## WORK ITEM
Can you copy out every line of text in the following material word for word?

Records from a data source
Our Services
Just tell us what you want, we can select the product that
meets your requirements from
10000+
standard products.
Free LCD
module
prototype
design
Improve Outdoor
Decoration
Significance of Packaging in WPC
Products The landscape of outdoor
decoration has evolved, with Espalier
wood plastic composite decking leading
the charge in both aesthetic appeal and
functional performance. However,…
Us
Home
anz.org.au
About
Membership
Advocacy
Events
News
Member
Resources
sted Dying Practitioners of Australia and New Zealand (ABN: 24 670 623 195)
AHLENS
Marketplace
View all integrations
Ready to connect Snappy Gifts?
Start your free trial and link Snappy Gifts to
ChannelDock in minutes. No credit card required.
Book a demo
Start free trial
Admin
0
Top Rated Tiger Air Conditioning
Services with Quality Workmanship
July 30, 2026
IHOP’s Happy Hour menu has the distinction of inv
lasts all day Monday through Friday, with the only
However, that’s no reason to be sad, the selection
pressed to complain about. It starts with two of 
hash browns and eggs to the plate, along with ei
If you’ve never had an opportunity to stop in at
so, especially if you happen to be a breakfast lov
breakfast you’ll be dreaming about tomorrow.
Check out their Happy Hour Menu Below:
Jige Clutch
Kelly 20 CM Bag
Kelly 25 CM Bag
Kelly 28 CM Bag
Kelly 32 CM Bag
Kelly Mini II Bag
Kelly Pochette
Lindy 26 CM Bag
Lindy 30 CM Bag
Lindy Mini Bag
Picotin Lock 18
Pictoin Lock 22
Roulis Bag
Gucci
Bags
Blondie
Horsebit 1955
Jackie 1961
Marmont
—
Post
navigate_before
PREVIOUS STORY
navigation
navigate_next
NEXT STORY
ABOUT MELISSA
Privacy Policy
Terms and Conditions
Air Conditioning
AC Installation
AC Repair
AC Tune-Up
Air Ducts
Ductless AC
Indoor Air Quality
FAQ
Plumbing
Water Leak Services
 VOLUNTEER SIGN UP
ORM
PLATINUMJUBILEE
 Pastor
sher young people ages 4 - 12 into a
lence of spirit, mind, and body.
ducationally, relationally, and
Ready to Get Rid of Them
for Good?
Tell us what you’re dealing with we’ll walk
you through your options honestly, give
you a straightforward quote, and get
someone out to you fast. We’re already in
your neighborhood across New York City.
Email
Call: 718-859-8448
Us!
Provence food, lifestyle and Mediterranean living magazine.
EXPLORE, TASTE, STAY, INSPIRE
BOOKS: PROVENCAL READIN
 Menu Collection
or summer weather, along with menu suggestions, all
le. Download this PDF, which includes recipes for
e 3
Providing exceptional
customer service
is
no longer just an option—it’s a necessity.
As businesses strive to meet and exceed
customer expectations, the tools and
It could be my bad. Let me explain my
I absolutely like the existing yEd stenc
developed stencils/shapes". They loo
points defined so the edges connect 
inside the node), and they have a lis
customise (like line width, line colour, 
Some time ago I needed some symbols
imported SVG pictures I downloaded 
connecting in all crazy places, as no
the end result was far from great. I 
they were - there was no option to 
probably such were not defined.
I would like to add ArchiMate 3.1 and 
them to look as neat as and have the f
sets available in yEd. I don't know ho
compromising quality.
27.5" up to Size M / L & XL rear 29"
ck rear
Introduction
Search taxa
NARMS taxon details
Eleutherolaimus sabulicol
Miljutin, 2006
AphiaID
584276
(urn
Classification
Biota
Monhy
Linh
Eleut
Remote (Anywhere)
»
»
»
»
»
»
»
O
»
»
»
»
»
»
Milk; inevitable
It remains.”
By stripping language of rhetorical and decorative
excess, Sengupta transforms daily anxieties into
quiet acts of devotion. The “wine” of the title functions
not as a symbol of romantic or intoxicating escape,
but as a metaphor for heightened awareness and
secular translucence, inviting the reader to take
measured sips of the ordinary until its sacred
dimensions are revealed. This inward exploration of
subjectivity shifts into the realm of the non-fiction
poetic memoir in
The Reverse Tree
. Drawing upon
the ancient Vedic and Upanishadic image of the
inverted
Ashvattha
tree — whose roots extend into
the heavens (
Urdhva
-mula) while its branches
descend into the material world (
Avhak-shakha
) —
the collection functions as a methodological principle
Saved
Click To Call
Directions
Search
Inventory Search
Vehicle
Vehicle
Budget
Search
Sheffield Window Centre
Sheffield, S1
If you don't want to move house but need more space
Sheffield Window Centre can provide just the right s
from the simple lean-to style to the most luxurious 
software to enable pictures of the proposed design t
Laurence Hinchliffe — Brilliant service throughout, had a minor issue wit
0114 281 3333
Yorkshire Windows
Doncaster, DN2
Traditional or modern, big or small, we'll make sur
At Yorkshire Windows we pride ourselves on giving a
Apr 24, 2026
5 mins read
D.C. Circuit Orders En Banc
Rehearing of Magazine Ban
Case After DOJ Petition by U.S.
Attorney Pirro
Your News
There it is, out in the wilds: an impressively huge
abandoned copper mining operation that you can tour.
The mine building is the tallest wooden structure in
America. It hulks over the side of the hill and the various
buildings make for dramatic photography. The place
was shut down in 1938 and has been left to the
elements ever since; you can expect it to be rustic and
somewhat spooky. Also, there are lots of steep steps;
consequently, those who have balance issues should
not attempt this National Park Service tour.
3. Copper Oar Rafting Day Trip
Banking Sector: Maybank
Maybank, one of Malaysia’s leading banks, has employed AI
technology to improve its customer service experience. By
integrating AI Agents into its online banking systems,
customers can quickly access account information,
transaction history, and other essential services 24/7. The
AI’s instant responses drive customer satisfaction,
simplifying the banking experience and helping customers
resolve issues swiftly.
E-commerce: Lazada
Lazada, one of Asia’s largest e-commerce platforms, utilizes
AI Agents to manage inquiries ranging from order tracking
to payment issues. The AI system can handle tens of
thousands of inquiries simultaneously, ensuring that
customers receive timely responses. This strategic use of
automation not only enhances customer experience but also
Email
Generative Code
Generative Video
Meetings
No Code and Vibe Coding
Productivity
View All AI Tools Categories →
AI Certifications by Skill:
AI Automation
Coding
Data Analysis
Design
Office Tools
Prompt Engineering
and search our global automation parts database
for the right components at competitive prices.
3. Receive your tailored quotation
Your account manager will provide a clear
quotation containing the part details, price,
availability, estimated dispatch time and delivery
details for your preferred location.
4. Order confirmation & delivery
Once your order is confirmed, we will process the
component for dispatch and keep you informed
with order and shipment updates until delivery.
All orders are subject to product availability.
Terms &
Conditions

## REPLY
Our Services
Just tell us what you want, we can select the product that
meets your requirements from
10000+
standard products.
Free LCD
module
prototype
design
Improve Outdoor
Decoration
Significance of Packaging in WPC
Products The landscape of outdoor
decoration has evolved, with Espalier
wood plastic composite decking leading
the charge in both aesthetic appeal and
functional performance. However,…
Us
Home
anz.org.au
About
Membership
Advocacy
Events
News
Member
Resources
sted Dying Practitioners of Australia and New Zealand (ABN: 24 670 623 195)
AHLENS
Marketplace
View all integrations
Ready to connect Snappy Gifts?
Start your free trial and link Snappy Gifts to
ChannelDock in minutes. No credit card required.
Book a demo
Start free trial
Admin
0
Top Rated Tiger Air Conditioning
Services with Quality Workmanship
July 30, 2026
IHOP’s Happy Hour menu has the distinction of inv
lasts all day Monday through Friday, with the only
However, that’s no reason to be sad, the selection
pressed to complain about. It starts with two of 
hash browns and eggs to the plate, along with ei
If you’ve never had an opportunity to stop in at
so, especially if you happen to be a breakfast lov
breakfast you’ll be dreaming about tomorrow.
Check out their Happy Hour Menu Below:
Jige Clutch
Kelly 20 CM Bag
Kelly 25 CM Bag
Kelly 28 CM Bag
Kelly 32 CM Bag
Kelly Mini II Bag
Kelly Pochette
Lindy 26 CM Bag
Lindy 30 CM Bag
Lindy Mini Bag
Picotin Lock 18
Pictoin Lock 22
Roulis Bag
Gucci
Bags
Blondie
Horsebit 1955
Jackie 1961
Marmont
—
Post
navigate_before
PREVIOUS STORY
navigation
navigate_next
NEXT STORY
ABOUT MELISSA
Privacy Policy
Terms and Conditions
Air Conditioning
AC Installation
AC Repair
AC Tune-Up
Air Ducts
Ductless AC
Indoor Air Quality
FAQ
Plumbing
Water Leak Services
 VOLUNTEER SIGN UP
ORM
PLATINUMJUBILEE
 Pastor
sher young people ages 4 - 12 into a
lence of spirit, mind, and body.
ducationally, relationally, and
Ready to Get Rid of Them
for Good?
Tell us what you’re dealing with we’ll walk
you through your options honestly, give
you a straightforward quote, and get
someone out to you fast. We’re already in
your neighborhood across New York City.
Email
Call: 718-859-8448
Us!
Provence food, lifestyle and Mediterranean living magazine.
EXPLORE, TASTE, STAY, INSPIRE
BOOKS: PROVENCAL READIN
 Menu Collection
or summer weather, along with menu suggestions, all
le. Download this PDF, which includes recipes for
e 3
Providing exceptional
customer service
is
no longer just an option—it’s a necessity.
As businesses strive to meet and exceed
customer expectations, the tools and
It could be my bad. Let me explain my
I absolutely like the existing yEd stenc
developed stencils/shapes". They loo
points defined so the edges connect 
inside the node), and they have a lis
customise (like line width, line colour, 
Some time ago I needed some symbols
imported SVG pictures I downloaded 
connecting in all crazy places, as no
the end result was far from great. I 
they were - there was no option to 
probably such were not defined.
I would like to add ArchiMate 3.1 and 
them to look as neat as and have the f
sets available in yEd. I don't know ho
compromising quality.
27.5" up to Size M / L & XL rear 29"
ck rear
Introduction
Search taxa
NARMS taxon details
Eleutherolaimus sabulicol
Miljutin, 2006
AphiaID
584276
(urn
Classification
Biota
Monhy
Linh
Eleut
Remote (Anywhere)
»
»
»
»
»
»
»
O
»
»
»
»
»
»
Milk; inevitable
It remains.”
By stripping language of rhetorical and decorative
excess, Sengupta transforms daily anxieties into
quiet acts of devotion. The “wine” of the title functions
not as a symbol of romantic or intoxicating escape,
but as a metaphor for heightened awareness and
secular translucence, inviting the reader to take
measured sips of the ordinary until its sacred
dimensions are revealed. This inward exploration of
subjectivity shifts into the realm of the non-fiction
poetic memoir in
The Reverse Tree
. Drawing upon
the ancient Vedic and Upanishadic image of the
inverted
Ashvattha
tree — whose roots extend into
the heavens (
Urdhva
-mula) while its branches
descend into the material world (
Avhak-shakha
) —
the collection functions as a methodological principle
Saved
Click To Call
Directions
Search
Inventory Search
Vehicle
Vehicle
Budget
Search
Sheffield Window Centre
Sheffield, S1
If you don't want to move house but need more space
Sheffield Window Centre can provide just the right s
from the simple lean-to style to the most luxurious 
software to enable pictures of the proposed design t
Laurence Hinchliffe — Brilliant service throughout, had a minor issue wit
0114 281 3333
Yorkshire Windows
Doncaster, DN2
Traditional or modern, big or small, we'll make sur
At Yorkshire Windows we pride ourselves on giving a
Apr 24, 2026
5 mins read
D.C. Circuit Orders En Banc
Rehearing of Magazine Ban
Case After DOJ Petition by U.S.
Attorney Pirro
Your News
There it is, out in the wilds: an impressively huge
abandoned copper mining operation that you can tour.
The mine building is the tallest wooden structure in
America. It hulks over the side of the hill and the various
buildings make for dramatic photography. The place
was shut down in 1938 and has been left to the
elements ever since; you can expect it to be rustic and
somewhat spooky. Also, there are lots of steep steps;
consequently, those who have balance issues should
not attempt this National Park Service tour.
3. Copper Oar Rafting Day Trip
Banking Sector: Maybank
Maybank, one of Malaysia’s leading banks, has employed AI
technology to improve its customer service experience. By
integrating AI Agents into its online banking systems,
customers can quickly access account information,
transaction history, and other essential services 24/7. The
AI’s instant responses drive customer satisfaction,
simplifying the banking experience and helping customers
resolve issues swiftly.
E-commerce: Lazada
Lazada, one of Asia’s largest e-commerce platforms, utilizes
AI Agents to manage inquiries ranging from order tracking
to payment issues. The AI system can handle tens of
thousands of inquiries simultaneously, ensuring that
customers receive timely responses. This strategic use of
automation not only enhances customer experience but also
Email
Generative Code
Generative Video
Meetings
No Code and Vibe Coding
Productivity
View All AI Tools Categories →
AI Certifications by Skill:
AI Automation
Coding
Data Analysis
Design
Office Tools
Prompt Engineering
and search our global automation parts database
for the right components at competitive prices.
3. Receive your tailored quotation
Your account manager will provide a clear
quotation containing the part details, price,
availability, estimated dispatch time and delivery
details for your preferred location.
4. Order confirmation & delivery
Once your order is confirmed, we will process the
component for dispatch and keep you informed
with order and shipment updates until delivery.
All orders are subject to product availability.
Terms &
Conditions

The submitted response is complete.